TASK ITEM :: Return the following lines word for word, keeping each line break where it falls.

THE INPUT ::
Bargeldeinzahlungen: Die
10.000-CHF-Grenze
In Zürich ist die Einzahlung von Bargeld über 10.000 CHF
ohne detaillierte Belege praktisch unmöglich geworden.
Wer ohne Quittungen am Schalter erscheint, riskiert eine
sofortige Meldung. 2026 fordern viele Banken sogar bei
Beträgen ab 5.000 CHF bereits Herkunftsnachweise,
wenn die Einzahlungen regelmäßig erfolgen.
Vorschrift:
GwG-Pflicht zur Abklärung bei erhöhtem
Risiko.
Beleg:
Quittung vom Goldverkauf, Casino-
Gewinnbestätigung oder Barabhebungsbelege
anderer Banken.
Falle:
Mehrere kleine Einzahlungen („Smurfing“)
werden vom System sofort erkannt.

EXERCISE SOLUTION ::
Bargeldeinzahlungen: Die
10.000-CHF-Grenze
In Zürich ist die Einzahlung von Bargeld über 10.000 CHF
ohne detaillierte Belege praktisch unmöglich geworden.
Wer ohne Quittungen am Schalter erscheint, riskiert eine
sofortige Meldung. 2026 fordern viele Banken sogar bei
Beträgen ab 5.000 CHF bereits Herkunftsnachweise,
wenn die Einzahlungen regelmäßig erfolgen.
Vorschrift:
GwG-Pflicht zur Abklärung bei erhöhtem
Risiko.
Beleg:
Quittung vom Goldverkauf, Casino-
Gewinnbestätigung oder Barabhebungsbelege
anderer Banken.
Falle:
Mehrere kleine Einzahlungen („Smurfing“)
werden vom System sofort erkannt.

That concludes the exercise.